日本相撲協会は25日、春場所(3月12日初日、エディオンアリーナ大阪)の番付編成会議を行い、玉正鳳(29=片男波)の新十両昇進が決まった。

玉正鳳は同日、東京・両国国技館で、師匠の片男波親方(元関脇玉春日)同席で会見。開口一番「うれしいですね。うれしい気持ちをどう表したらいいか分からないぐらい、うれしいです」と声を弾ませ、その後も何度も満面の笑みを見せた。

モンゴル出身としては珍しい遅咲きで、初土俵から11年半かけて関取となった。来日前はバスケットボールやアイススケートなどのスポーツ歴があり、初来日は2010年9月。当時の高島部屋で稽古を行い、デビューに備えていた。

だがビザが切れてモンゴルに一時帰国し、再来日すると高島部屋は閉鎖、春日山部屋と合併されていた。そのため、春日山部屋から11年秋場所で初土俵を踏んだが、その春日山部屋など、所属した部屋の閉鎖が相次いた。

現在の片男波部屋が5部屋目で4つ目のしこ名という苦労人であり、異色の経歴だが、この日の会見では「いろんな部屋を渡り歩いて、5人の師匠から、いろんなことを教えてもらえた」ときっぱり。多くの技術や考えに触れ、成長できたことを昇進の理由に挙げた。

実姉のミシェルさんが、部屋の兄弟子で付け人を務めていた前頭玉鷲の夫人とあって「義兄弟関取」の誕生ともなった。その玉鷲は38歳の現在も、関取衆最年長ながら幕内上位で、まさに衰え知らずに活躍している。

3月6日が誕生日で、春場所の時には30歳となる玉正鳳は「関取(玉鷲)を見ていると『まだまだ30歳』と思える。上がるのが遅かった分、長くやりたい。十両に上がったからには幕内を目指したい。幕内で関取と一緒に土俵入りしたい」と、まだまだ上を目指す決意だ。

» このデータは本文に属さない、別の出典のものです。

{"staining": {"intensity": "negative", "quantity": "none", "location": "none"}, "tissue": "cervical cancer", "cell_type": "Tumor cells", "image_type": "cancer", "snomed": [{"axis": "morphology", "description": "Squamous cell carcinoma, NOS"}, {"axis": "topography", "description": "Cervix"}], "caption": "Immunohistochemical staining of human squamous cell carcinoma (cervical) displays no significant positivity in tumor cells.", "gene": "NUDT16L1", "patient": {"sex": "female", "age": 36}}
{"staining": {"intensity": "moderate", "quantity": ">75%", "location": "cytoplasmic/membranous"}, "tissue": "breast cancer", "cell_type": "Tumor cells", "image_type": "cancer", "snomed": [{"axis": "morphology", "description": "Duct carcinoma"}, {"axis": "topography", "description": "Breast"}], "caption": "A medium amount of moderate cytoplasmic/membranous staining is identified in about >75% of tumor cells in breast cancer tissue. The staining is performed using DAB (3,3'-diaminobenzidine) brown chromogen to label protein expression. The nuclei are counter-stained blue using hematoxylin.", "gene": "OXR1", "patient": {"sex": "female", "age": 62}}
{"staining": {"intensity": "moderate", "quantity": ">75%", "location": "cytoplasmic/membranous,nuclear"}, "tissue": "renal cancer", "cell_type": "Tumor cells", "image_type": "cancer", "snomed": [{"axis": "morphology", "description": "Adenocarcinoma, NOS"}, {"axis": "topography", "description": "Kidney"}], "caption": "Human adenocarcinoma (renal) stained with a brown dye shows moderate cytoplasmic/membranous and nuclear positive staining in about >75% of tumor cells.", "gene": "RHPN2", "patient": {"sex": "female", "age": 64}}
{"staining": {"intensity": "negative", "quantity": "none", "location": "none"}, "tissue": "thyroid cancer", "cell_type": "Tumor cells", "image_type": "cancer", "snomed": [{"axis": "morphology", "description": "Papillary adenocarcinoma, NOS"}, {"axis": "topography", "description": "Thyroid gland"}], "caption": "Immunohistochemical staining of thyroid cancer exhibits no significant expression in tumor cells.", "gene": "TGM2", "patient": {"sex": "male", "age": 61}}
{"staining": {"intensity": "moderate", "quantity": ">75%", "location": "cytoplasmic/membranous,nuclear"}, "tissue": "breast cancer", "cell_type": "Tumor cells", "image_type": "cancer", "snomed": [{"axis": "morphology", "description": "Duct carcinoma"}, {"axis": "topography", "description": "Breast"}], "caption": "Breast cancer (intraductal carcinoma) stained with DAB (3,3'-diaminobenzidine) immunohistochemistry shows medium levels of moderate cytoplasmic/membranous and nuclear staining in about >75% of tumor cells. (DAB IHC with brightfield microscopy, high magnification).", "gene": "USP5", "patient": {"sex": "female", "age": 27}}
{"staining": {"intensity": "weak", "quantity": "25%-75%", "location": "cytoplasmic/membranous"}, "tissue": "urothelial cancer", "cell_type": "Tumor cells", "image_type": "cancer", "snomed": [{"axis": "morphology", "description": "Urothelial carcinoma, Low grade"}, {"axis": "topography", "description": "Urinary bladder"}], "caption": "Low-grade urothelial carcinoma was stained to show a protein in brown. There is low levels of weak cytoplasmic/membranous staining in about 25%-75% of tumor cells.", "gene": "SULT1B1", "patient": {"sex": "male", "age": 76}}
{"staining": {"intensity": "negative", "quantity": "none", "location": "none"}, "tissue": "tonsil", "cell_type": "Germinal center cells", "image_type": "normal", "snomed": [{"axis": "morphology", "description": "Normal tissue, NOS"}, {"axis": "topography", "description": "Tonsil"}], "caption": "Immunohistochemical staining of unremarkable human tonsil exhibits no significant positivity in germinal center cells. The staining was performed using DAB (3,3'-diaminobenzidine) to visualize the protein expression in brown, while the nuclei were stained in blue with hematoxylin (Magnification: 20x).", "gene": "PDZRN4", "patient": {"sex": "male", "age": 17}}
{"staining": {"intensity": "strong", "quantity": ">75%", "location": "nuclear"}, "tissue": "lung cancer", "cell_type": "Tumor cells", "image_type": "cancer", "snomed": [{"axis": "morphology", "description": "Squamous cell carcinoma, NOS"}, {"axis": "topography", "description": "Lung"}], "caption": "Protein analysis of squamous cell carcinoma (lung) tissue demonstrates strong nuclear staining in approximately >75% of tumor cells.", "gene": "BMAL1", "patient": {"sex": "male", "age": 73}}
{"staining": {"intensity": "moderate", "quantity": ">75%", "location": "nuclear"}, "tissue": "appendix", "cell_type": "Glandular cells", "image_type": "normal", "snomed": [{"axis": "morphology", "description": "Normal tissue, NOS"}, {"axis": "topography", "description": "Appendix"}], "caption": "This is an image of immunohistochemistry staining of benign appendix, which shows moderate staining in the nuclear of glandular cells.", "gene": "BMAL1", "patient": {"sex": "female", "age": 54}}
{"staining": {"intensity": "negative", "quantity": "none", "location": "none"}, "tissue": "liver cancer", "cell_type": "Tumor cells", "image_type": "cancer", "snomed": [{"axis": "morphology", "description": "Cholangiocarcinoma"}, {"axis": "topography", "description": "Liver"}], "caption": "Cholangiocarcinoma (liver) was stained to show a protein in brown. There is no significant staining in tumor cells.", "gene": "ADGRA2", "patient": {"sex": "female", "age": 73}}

東幕下筆頭だった初場所では、3勝1敗から2連敗後、3勝3敗で迎えた千秋楽で、幕内経験も豊富な十両照強との“入れ替え戦”に勝って、新十両の座をつかんだ。

片男波親方は「3勝3敗になった後、4日間も空いたけど、その間も緊張している様子はなかった。すごいなと思った。『鈍感力』というか。プレッシャーに強い」と称賛。

もともと玉正鳳というしこ名は「正しく生きてほしい」(片男波親方)という意味で名付けられた。応援してくれる人への感謝を忘れないことを第1とし、精神力が鍛えられてきた。

189センチ、119キロと、長身ながら細身だけに「あと10キロは体重を増やして、次の場所は勝ち越しを目指したい」と話した。片男波部屋の所属力士は4人で、これでうち2人が関取となり、片男波親方は「付け人不足。うれしい悲鳴です」と、苦笑しつつ、今後の対応を考えていくという。

当の玉正鳳は「若い衆が長かったので、付け人の仕事は分かっています。自分でできますよ」と、異色の付け人なしも構わない様子。それ以上に「白まわしを着けて稽古。化粧まわしに大銀杏(おおいちょう)…。関取になるのが楽しみです」と、これから訪れる、あこがれ続けていた姿を想像し、最後まで笑顔が途切れなかった。